What's next for Disease Maps and text mining for drug prediction
What we plan to help with COVID-19
We will complete and expand the COVID-19 disease map with the knowledge from newly-published papers to create cell-type-specific maps, scaling up our modeling to the systemic level. Improving input from text mining techniques will allow keeping the COVID-19 disease map repository content up-to-date.
By comparing the mechanisms and drug targets, we will look into the comorbidities of disease. For example, how pre-conditions such as allergy, cancer, diabetes, etc. affect the predisposition to the COVID-19 disease and what molecular mechanisms are responsible for this.
We will use the resource for data analysis, especially the new datasets coming from the COVID-19 cohorts around the world, especially data from single cell-based studies and from comprehensive multi-omics studies. As data becomes available, it will allow adding further modeling paradigms besides Boolean approaches, such as kinetic and agent-based modeling, and their parameterization.
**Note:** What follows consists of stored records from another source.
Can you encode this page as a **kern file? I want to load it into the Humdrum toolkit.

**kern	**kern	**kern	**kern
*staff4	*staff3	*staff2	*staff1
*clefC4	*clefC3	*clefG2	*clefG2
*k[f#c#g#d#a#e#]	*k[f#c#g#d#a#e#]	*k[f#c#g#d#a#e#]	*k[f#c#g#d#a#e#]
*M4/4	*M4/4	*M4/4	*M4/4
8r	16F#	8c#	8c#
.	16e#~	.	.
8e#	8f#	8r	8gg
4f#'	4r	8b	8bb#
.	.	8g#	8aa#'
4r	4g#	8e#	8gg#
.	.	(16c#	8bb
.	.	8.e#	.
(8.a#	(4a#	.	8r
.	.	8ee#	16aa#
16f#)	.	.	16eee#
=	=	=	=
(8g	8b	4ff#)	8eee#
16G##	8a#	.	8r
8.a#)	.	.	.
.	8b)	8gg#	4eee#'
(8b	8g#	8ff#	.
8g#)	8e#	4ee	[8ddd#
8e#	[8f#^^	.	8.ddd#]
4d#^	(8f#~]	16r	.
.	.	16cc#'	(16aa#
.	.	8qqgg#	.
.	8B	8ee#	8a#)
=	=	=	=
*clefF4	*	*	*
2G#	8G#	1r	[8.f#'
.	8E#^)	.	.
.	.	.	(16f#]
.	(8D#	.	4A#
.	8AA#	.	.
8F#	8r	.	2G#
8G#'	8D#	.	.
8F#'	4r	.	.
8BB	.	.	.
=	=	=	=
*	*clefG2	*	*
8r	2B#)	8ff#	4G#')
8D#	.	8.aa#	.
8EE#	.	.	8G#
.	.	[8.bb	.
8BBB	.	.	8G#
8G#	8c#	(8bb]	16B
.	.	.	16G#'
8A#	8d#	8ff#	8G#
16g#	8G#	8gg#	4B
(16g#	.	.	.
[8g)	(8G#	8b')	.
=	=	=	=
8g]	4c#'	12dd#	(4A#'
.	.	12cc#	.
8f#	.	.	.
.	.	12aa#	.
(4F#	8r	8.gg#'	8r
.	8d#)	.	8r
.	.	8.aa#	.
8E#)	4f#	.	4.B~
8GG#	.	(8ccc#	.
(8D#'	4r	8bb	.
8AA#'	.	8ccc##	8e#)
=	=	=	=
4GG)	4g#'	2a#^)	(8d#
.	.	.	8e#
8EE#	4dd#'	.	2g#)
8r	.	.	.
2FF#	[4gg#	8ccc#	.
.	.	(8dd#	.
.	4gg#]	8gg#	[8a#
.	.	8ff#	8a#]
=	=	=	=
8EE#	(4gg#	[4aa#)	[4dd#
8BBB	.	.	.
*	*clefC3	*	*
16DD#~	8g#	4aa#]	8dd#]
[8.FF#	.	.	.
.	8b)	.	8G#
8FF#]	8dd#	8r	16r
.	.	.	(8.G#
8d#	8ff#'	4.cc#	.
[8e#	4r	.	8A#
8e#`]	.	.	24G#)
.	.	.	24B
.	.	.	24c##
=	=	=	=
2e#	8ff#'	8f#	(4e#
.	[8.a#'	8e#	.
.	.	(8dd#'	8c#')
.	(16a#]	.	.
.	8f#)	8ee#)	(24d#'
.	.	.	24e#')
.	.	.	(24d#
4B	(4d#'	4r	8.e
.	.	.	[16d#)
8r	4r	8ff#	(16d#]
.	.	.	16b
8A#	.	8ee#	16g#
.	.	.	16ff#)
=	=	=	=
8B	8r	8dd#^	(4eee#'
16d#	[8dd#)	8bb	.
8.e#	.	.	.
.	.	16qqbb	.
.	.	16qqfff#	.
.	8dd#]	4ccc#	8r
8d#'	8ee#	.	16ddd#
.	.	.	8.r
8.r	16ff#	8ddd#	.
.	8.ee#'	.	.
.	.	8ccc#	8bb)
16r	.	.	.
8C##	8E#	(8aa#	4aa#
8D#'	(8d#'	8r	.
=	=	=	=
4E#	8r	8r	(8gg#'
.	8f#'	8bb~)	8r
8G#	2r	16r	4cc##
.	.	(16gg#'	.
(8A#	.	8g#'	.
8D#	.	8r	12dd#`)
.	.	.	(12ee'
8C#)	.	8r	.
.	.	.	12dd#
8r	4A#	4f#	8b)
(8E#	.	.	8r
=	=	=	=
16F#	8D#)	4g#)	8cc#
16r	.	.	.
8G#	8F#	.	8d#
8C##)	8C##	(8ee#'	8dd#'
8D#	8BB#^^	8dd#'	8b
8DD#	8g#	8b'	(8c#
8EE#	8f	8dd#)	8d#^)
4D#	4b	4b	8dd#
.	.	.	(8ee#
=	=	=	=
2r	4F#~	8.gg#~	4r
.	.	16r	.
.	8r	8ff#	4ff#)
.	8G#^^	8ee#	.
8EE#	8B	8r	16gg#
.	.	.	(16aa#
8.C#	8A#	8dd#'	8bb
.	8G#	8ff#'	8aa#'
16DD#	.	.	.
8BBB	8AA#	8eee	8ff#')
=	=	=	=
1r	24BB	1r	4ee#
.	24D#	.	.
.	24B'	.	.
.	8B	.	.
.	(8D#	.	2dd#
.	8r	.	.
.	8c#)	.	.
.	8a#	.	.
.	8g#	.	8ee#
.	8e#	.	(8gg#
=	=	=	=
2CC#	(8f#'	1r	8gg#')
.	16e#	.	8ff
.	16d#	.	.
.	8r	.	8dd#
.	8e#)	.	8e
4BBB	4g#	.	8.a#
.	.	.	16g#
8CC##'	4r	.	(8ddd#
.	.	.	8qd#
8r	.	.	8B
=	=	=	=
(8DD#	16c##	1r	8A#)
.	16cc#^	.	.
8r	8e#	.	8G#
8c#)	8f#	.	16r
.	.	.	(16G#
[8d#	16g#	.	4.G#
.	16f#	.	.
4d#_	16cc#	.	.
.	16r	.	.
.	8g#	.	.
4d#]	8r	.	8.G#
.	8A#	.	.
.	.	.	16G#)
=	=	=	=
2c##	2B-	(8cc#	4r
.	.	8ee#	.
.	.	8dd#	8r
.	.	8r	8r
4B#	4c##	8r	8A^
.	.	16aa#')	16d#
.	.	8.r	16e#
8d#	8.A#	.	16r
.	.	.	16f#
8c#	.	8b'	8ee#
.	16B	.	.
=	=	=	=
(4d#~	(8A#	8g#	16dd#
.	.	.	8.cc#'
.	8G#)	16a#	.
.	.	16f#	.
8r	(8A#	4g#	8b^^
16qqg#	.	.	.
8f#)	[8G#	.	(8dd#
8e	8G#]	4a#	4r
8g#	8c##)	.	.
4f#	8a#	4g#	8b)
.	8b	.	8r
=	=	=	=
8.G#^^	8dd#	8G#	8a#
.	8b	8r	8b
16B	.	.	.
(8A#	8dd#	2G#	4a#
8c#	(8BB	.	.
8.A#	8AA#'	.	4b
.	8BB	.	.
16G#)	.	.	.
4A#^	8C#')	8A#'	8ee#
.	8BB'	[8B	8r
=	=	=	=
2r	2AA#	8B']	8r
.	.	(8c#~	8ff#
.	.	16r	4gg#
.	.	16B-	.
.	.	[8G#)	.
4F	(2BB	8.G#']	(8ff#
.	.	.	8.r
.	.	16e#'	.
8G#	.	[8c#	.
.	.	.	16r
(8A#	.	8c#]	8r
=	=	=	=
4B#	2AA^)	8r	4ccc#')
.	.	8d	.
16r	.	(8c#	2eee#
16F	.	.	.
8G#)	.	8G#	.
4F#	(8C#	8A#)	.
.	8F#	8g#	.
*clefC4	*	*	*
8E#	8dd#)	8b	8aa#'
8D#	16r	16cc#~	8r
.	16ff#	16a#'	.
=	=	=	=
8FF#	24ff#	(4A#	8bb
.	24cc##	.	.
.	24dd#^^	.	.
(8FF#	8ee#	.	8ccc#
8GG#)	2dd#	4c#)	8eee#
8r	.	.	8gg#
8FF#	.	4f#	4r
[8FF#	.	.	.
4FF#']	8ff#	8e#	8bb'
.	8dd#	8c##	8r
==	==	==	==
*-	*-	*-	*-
We will expand a collaborative network with domain experts to ensure the verification of model predictions by experimental work as well as guiding experimental and clinical work.
What we plan beyond the pandemic
Our tools and workflows are reusable beyond the current pandemic and can be applied in general pathobiology and comorbidity research. For this reason, we will need to improve their FAIRness. Findability will be improved by offering stable identifiers to resources and metadata to workflows. Accessibility will require adaptation to high-performance computational infrastructures such as the European Grid Infrastructure. Interoperability will be achieved by closer collaboration with ELIXIR and similar initiatives. Finally, for Reusability, we plan to rely on stable APIs and Dockerize our workflows.
What we need
This promising project will require fundraising and recruitment of specialists in various fields from biocuration to mathematical modeling and beyond. Apart from the availability of resources and funding, this task critically depends on the open, timely availability of newly generated data.